▶ [To do]
With the images set aside, retype every record below character for character.

▽

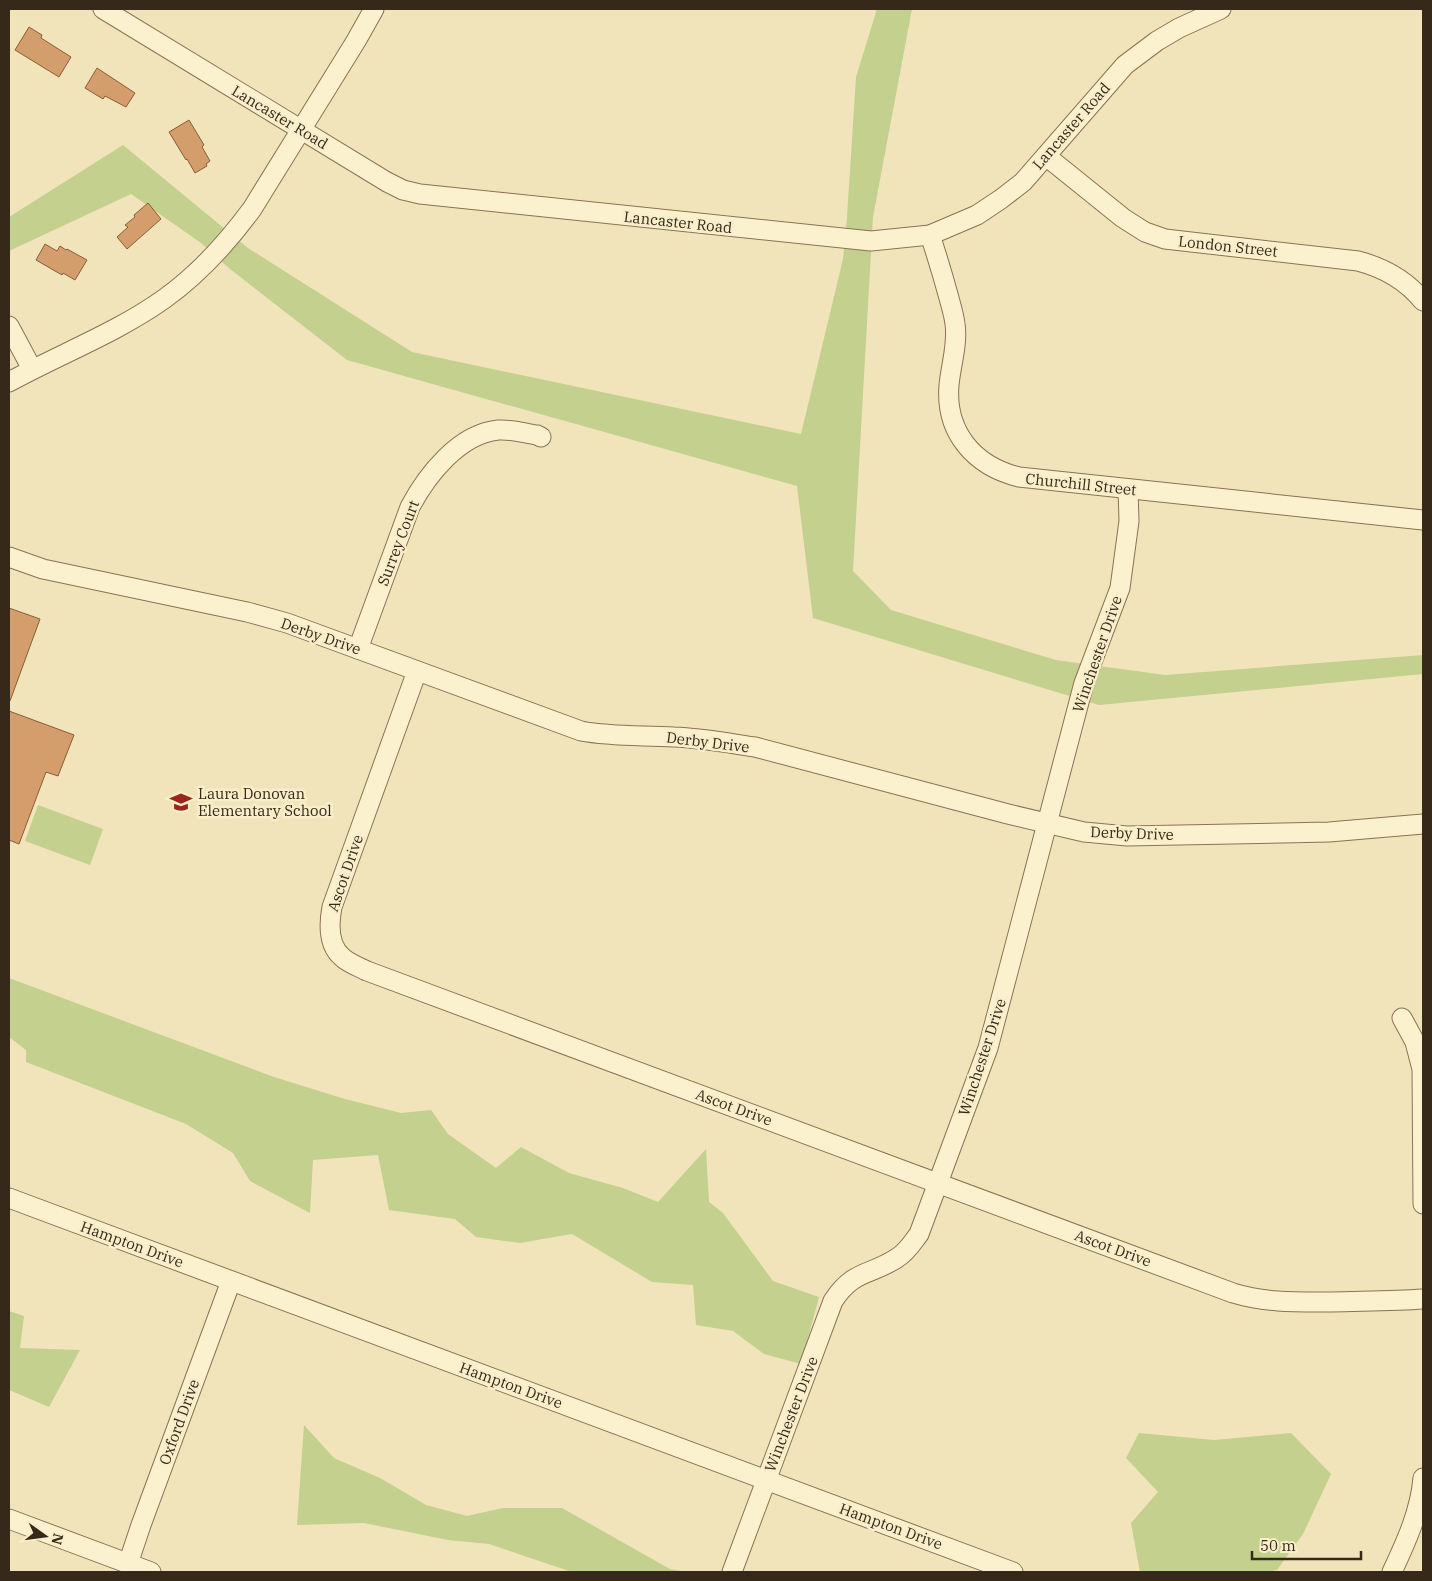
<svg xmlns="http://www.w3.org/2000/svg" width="1432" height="1581" font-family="'IBM Plex Serif',serif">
<rect width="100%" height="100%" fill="#f1e4ba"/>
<g fill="#c4d08e">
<path d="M877,9h35l-39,208 -20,354 38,39 165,50 109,15 258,-20v19l-324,31 -286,-87 -16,-132 -450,-126 -117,-91 -29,-26 -70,-49 -122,57v-34l114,-72 125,103 164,104 389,82 42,-175 4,-42 9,-140z"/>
<path d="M38,805l65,24 -13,36 -65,-24z"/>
<path d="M9,978l265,99 71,22 56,14 30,-3 17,24 48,34 25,-21 48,26 54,15 35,14 48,-53 3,53 14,11 50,68 46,16 -18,67 -37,-10 -31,-23 -37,-6 -3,-40 -41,-3 -80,-48 -52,9 -44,-6 -21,-18 -66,-9 -11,-55 -65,5 -3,53 -60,-32 -17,-28 -47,-29 -160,-62v-12l-17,-13z"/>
<path d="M9,1311l15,5 -4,32 60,2 -31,57 -40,-17z"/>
<path d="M304,1425l30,33 46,20 46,27 41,11 36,-8h59l108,61 17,3h-115l-83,-28 -41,-4 -84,-17 -67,2z"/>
<path d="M1139,1433l75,7 77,-7 40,41 -28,60 -26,36 -12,2h-125l-9,-49 27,-31 -32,-34z"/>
</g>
<g fill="#d39d6c" stroke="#8a5d37">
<path d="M29,27l13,8 -1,3 30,19 -12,20 -44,-27z"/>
<path d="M97,68l38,25 -9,14 -21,-11 -2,3 -18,-11z"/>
<path d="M189,120l15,25 -2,2 8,14 -4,3 1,2 -12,7 -8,-14 -1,1 -17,-28z"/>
<path d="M148,203l13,16 -34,30 -10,-12 11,-10 -3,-2 10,-8 -1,-2z"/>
<path d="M45,244l12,7 3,-5 6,4 1,-1 20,11 -12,20 -12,-7 -1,2 -26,-15z"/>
<path d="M9,608l31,11 -30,82h-1z"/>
<path d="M9,711l65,24 -16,41 -12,-4 -27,72 -10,-4z"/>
</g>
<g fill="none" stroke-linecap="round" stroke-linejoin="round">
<g stroke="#897353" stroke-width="21">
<g id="minor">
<path d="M103,9l284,173 16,8 17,4 451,47 59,-6 47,-20 24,-16 22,-17 102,-117 32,-24 22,-13 42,-19"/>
<path d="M1046,156l77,62 22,14 20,7 193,22c27,7 48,19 65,40"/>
<path d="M930,235c7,21 13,41 19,63 2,8 5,17 6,26 3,20 -4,40 -6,61 -4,47 25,81 70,92l404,43"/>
<path d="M9,326l23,43"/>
<path d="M9,382c51,-28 107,-49 155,-83 35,-25 63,-56 88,-90l104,-168 18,-32"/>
<path d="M9,557l34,12 204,43 40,11 294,108c32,6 61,4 93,6 27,1 54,6 81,10l253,67 76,18 43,4 202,-4 94,-8"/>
<path d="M358,649l52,-142c17,-32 49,-73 88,-77 13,-1 26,3 39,5l4,2"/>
<path d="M417,671l-85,236c-3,16 -4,38 10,50 6,6 17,10 25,14l866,322c33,10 64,9 98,9 31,-1 62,-1 92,-3"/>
<path d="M1402,1018l13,24 7,27 1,135"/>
<path d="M9,1198l1004,374"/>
<path d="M9,1519l142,53"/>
<path d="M128,1564l13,-39 90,-244"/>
<path d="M732,1572l101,-271c21,-32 37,-25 64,-43 10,-6 15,-15 22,-24l69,-186 96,-365 36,-95 9,-67 -1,-32"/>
<path d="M1392,1572c14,-30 28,-60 31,-94"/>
</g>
</g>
<use href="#minor" stroke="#fcf1ce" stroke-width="19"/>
</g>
<defs>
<g id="school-bare" transform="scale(1.725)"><path d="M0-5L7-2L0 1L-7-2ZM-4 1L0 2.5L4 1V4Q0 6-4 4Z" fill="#9d251e" stroke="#f8eeca" stroke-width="2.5" paint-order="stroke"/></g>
</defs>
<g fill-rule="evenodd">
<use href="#school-bare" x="181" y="802"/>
</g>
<g text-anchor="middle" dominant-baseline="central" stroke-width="5" stroke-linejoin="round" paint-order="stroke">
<g font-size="15" fill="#37291a" stroke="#f8eeca">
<text transform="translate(280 117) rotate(31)">Lancaster Road</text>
<text transform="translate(1071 126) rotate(-49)">Lancaster Road</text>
<text transform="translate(678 222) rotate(6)">Lancaster Road</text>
<text transform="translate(1228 246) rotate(6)">London Street</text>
<text transform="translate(1081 484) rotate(6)">Churchill Street</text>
<text transform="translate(398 543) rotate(-69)">Surrey Court</text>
<text transform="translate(321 636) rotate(19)">Derby Drive</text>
<text transform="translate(1097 654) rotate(-71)">Winchester Drive</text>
<text transform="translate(708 742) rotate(7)">Derby Drive</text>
<text transform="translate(1132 833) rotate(2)">Derby Drive</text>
<text transform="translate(345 873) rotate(-71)">Ascot Drive</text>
<text transform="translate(982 1057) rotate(-72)">Winchester Drive</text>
<text transform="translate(734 1107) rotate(20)">Ascot Drive</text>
<text transform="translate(132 1244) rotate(20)">Hampton Drive</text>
<text transform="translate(1113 1248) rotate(20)">Ascot Drive</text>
<text transform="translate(511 1385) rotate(20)">Hampton Drive</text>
<text transform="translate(791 1414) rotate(-69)">Winchester Drive</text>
<text transform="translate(179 1422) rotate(-70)">Oxford Drive</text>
<text transform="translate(891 1526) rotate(20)">Hampton Drive</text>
</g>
<g font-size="15" fill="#37291a" stroke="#f8eeca" text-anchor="start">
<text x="198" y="793">Laura Donovan<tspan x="198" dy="17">Elementary School</tspan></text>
</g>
</g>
<rect width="1432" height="1581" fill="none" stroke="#37291a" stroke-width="20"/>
<g transform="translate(45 1536) rotate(104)" stroke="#f8eeca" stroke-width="4" paint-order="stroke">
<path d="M0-4L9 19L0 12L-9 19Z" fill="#37291a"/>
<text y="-8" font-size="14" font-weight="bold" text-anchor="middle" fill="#37291a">N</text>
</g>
<path d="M1252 1551v8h109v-8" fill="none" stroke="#37291a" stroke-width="2.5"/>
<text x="1260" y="1551" font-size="15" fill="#37291a" stroke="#f8eeca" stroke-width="4" paint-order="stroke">50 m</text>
</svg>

△

▶ [Task solution]
<svg xmlns="http://www.w3.org/2000/svg" width="1432" height="1581" font-family="'IBM Plex Serif',serif">
<rect width="100%" height="100%" fill="#f1e4ba"/>
<g fill="#c4d08e">
<path d="M877,9h35l-39,208 -20,354 38,39 165,50 109,15 258,-20v19l-324,31 -286,-87 -16,-132 -450,-126 -117,-91 -29,-26 -70,-49 -122,57v-34l114,-72 125,103 164,104 389,82 42,-175 4,-42 9,-140z"/>
<path d="M38,805l65,24 -13,36 -65,-24z"/>
<path d="M9,978l265,99 71,22 56,14 30,-3 17,24 48,34 25,-21 48,26 54,15 35,14 48,-53 3,53 14,11 50,68 46,16 -18,67 -37,-10 -31,-23 -37,-6 -3,-40 -41,-3 -80,-48 -52,9 -44,-6 -21,-18 -66,-9 -11,-55 -65,5 -3,53 -60,-32 -17,-28 -47,-29 -160,-62v-12l-17,-13z"/>
<path d="M9,1311l15,5 -4,32 60,2 -31,57 -40,-17z"/>
<path d="M304,1425l30,33 46,20 46,27 41,11 36,-8h59l108,61 17,3h-115l-83,-28 -41,-4 -84,-17 -67,2z"/>
<path d="M1139,1433l75,7 77,-7 40,41 -28,60 -26,36 -12,2h-125l-9,-49 27,-31 -32,-34z"/>
</g>
<g fill="#d39d6c" stroke="#8a5d37">
<path d="M29,27l13,8 -1,3 30,19 -12,20 -44,-27z"/>
<path d="M97,68l38,25 -9,14 -21,-11 -2,3 -18,-11z"/>
<path d="M189,120l15,25 -2,2 8,14 -4,3 1,2 -12,7 -8,-14 -1,1 -17,-28z"/>
<path d="M148,203l13,16 -34,30 -10,-12 11,-10 -3,-2 10,-8 -1,-2z"/>
<path d="M45,244l12,7 3,-5 6,4 1,-1 20,11 -12,20 -12,-7 -1,2 -26,-15z"/>
<path d="M9,608l31,11 -30,82h-1z"/>
<path d="M9,711l65,24 -16,41 -12,-4 -27,72 -10,-4z"/>
</g>
<g fill="none" stroke-linecap="round" stroke-linejoin="round">
<g stroke="#897353" stroke-width="21">
<g id="minor">
<path d="M103,9l284,173 16,8 17,4 451,47 59,-6 47,-20 24,-16 22,-17 102,-117 32,-24 22,-13 42,-19"/>
<path d="M1046,156l77,62 22,14 20,7 193,22c27,7 48,19 65,40"/>
<path d="M930,235c7,21 13,41 19,63 2,8 5,17 6,26 3,20 -4,40 -6,61 -4,47 25,81 70,92l404,43"/>
<path d="M9,326l23,43"/>
<path d="M9,382c51,-28 107,-49 155,-83 35,-25 63,-56 88,-90l104,-168 18,-32"/>
<path d="M9,557l34,12 204,43 40,11 294,108c32,6 61,4 93,6 27,1 54,6 81,10l253,67 76,18 43,4 202,-4 94,-8"/>
<path d="M358,649l52,-142c17,-32 49,-73 88,-77 13,-1 26,3 39,5l4,2"/>
<path d="M417,671l-85,236c-3,16 -4,38 10,50 6,6 17,10 25,14l866,322c33,10 64,9 98,9 31,-1 62,-1 92,-3"/>
<path d="M1402,1018l13,24 7,27 1,135"/>
<path d="M9,1198l1004,374"/>
<path d="M9,1519l142,53"/>
<path d="M128,1564l13,-39 90,-244"/>
<path d="M732,1572l101,-271c21,-32 37,-25 64,-43 10,-6 15,-15 22,-24l69,-186 96,-365 36,-95 9,-67 -1,-32"/>
<path d="M1392,1572c14,-30 28,-60 31,-94"/>
</g>
</g>
<use href="#minor" stroke="#fcf1ce" stroke-width="19"/>
</g>
<defs>
<g id="school-bare" transform="scale(1.725)"><path d="M0-5L7-2L0 1L-7-2ZM-4 1L0 2.5L4 1V4Q0 6-4 4Z" fill="#9d251e" stroke="#f8eeca" stroke-width="2.5" paint-order="stroke"/></g>
</defs>
<g fill-rule="evenodd">
<use href="#school-bare" x="181" y="802"/>
</g>
<g text-anchor="middle" dominant-baseline="central" stroke-width="5" stroke-linejoin="round" paint-order="stroke">
<g font-size="15" fill="#37291a" stroke="#f8eeca">
<text transform="translate(280 117) rotate(31)">Lancaster Road</text>
<text transform="translate(1071 126) rotate(-49)">Lancaster Road</text>
<text transform="translate(678 222) rotate(6)">Lancaster Road</text>
<text transform="translate(1228 246) rotate(6)">London Street</text>
<text transform="translate(1081 484) rotate(6)">Churchill Street</text>
<text transform="translate(398 543) rotate(-69)">Surrey Court</text>
<text transform="translate(321 636) rotate(19)">Derby Drive</text>
<text transform="translate(1097 654) rotate(-71)">Winchester Drive</text>
<text transform="translate(708 742) rotate(7)">Derby Drive</text>
<text transform="translate(1132 833) rotate(2)">Derby Drive</text>
<text transform="translate(345 873) rotate(-71)">Ascot Drive</text>
<text transform="translate(982 1057) rotate(-72)">Winchester Drive</text>
<text transform="translate(734 1107) rotate(20)">Ascot Drive</text>
<text transform="translate(132 1244) rotate(20)">Hampton Drive</text>
<text transform="translate(1113 1248) rotate(20)">Ascot Drive</text>
<text transform="translate(511 1385) rotate(20)">Hampton Drive</text>
<text transform="translate(791 1414) rotate(-69)">Winchester Drive</text>
<text transform="translate(179 1422) rotate(-70)">Oxford Drive</text>
<text transform="translate(891 1526) rotate(20)">Hampton Drive</text>
</g>
<g font-size="15" fill="#37291a" stroke="#f8eeca" text-anchor="start">
<text x="198" y="793">Laura Donovan<tspan x="198" dy="17">Elementary School</tspan></text>
</g>
</g>
<rect width="1432" height="1581" fill="none" stroke="#37291a" stroke-width="20"/>
<g transform="translate(45 1536) rotate(104)" stroke="#f8eeca" stroke-width="4" paint-order="stroke">
<path d="M0-4L9 19L0 12L-9 19Z" fill="#37291a"/>
<text y="-8" font-size="14" font-weight="bold" text-anchor="middle" fill="#37291a">N</text>
</g>
<path d="M1252 1551v8h109v-8" fill="none" stroke="#37291a" stroke-width="2.5"/>
<text x="1260" y="1551" font-size="15" fill="#37291a" stroke="#f8eeca" stroke-width="4" paint-order="stroke">50 m</text>
</svg>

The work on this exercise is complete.